Being Around the Rich

Do you want to be around people richer than you? Or do you like to be the richest guy on the block? Greg Mankiw (link) conceptualizes this issue pretty much in terms of a pecker-measuring contest, which is fair enough in itself but probably too limited. Consider going to the opera: when you take the elevator up at the San Francisco Opera House, the operator (sic) announces the floors: Mezzanine! Orchestra! And then, as your nose begins to bleed: Music Lovers! Translated, that would be: balcony, the cheap seats.

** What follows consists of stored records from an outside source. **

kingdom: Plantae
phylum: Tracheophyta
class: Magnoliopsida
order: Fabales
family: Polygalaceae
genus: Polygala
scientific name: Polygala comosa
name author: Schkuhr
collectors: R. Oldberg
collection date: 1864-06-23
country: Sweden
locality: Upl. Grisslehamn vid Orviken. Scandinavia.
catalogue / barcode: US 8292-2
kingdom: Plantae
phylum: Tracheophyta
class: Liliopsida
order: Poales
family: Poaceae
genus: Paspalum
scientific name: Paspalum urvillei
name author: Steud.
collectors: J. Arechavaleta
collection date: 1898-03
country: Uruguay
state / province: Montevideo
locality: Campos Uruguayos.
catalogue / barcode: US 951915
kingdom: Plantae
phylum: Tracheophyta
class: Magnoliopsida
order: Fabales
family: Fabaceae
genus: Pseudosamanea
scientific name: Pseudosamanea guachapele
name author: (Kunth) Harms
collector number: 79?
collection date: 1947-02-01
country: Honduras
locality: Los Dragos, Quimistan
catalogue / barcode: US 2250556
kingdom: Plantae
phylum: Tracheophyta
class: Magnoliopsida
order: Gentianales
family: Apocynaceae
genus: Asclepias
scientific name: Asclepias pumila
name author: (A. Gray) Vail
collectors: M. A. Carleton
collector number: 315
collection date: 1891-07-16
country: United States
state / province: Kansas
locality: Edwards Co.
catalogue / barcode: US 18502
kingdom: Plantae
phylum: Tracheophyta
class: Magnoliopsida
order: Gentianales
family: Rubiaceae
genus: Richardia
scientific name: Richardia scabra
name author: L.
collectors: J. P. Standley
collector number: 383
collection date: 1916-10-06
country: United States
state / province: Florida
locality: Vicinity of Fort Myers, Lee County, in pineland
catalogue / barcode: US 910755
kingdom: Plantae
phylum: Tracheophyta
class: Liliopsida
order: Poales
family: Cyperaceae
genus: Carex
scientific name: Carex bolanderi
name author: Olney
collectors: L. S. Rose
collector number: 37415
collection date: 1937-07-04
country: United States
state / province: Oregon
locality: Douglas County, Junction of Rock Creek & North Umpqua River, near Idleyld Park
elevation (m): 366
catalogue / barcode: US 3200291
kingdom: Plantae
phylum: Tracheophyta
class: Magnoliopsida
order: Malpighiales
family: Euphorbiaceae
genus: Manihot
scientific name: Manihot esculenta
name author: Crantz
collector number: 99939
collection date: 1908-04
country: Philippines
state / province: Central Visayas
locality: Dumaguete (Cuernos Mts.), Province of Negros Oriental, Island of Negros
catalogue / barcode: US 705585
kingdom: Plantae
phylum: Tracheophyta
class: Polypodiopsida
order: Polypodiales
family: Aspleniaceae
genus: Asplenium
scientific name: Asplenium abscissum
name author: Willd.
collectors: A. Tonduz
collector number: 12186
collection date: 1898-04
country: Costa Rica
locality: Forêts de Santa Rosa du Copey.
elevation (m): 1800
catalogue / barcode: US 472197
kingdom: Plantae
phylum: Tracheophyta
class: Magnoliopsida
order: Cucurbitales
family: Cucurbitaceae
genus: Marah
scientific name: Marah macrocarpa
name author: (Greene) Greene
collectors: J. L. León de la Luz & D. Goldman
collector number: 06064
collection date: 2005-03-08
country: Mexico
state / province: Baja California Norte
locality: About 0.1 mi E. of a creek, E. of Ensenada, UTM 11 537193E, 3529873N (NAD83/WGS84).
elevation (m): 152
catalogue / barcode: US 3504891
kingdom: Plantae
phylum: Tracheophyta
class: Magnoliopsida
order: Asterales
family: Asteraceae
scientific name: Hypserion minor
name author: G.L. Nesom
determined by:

We tend to join the Music Lovers. It's part parsimony, part sheer constraint--but not least, because the people in the balcony are on the whole rather nicer than the folks down below. I've sat in my share of $300 seats and I can testify: the folks down there are far more interested in the display than the music; they arrive with a vast sense of entitlement and a near-unlimited self-absorption. I'll take the the Music Lovers any day.

I think the same principle may work at home. Mr. and Mrs. Buce live in a fairly modest neighborhood, in the sense that we could probably afford better. I suspect we are better off than (many of) our neighbors, but actually, I am not sure: a couple of these folks are old-time locals who could well have a lot stashed away somewhere, and others are people of considerable enterprise and industry. Anyway, the plain fact is I don't think about it much--not nearly as much as I reflect on the inescapable truth that they are mostly darn good neighbors. There is one sorehead, but for the rest, they are all you would want: they keep their nose out of our business, but they are civil and cheery when you meet them, and they keep an eye on the house when we are away--I got a concerned call on my cellphone one night when I was crossing Sixth Avenue in Greenwich Village, 3,000 miles from home. I'm even cautiously optimistic that we will be able to make a deal on rebuilding the common fence. On the whole, they fit the old joke about how the only reason to lock your car here is to keep folks from stuffing it with zucchini.

So, caution to Greg Mankiw: Wealth and comparative status may not be the only vectors.

2 comments:

Anonymous said...

Taleb has much about this in his "Fooled by Randomness"

Anonymous said...

I live in an upper-middle class neighborhood and from my beautiful balcony overlooking the city, I find myself "spying" at the modest houses down at the bottom of the hill and even trying to listen at their conversations. I must have in mind one of those Italian movies of the Fifties.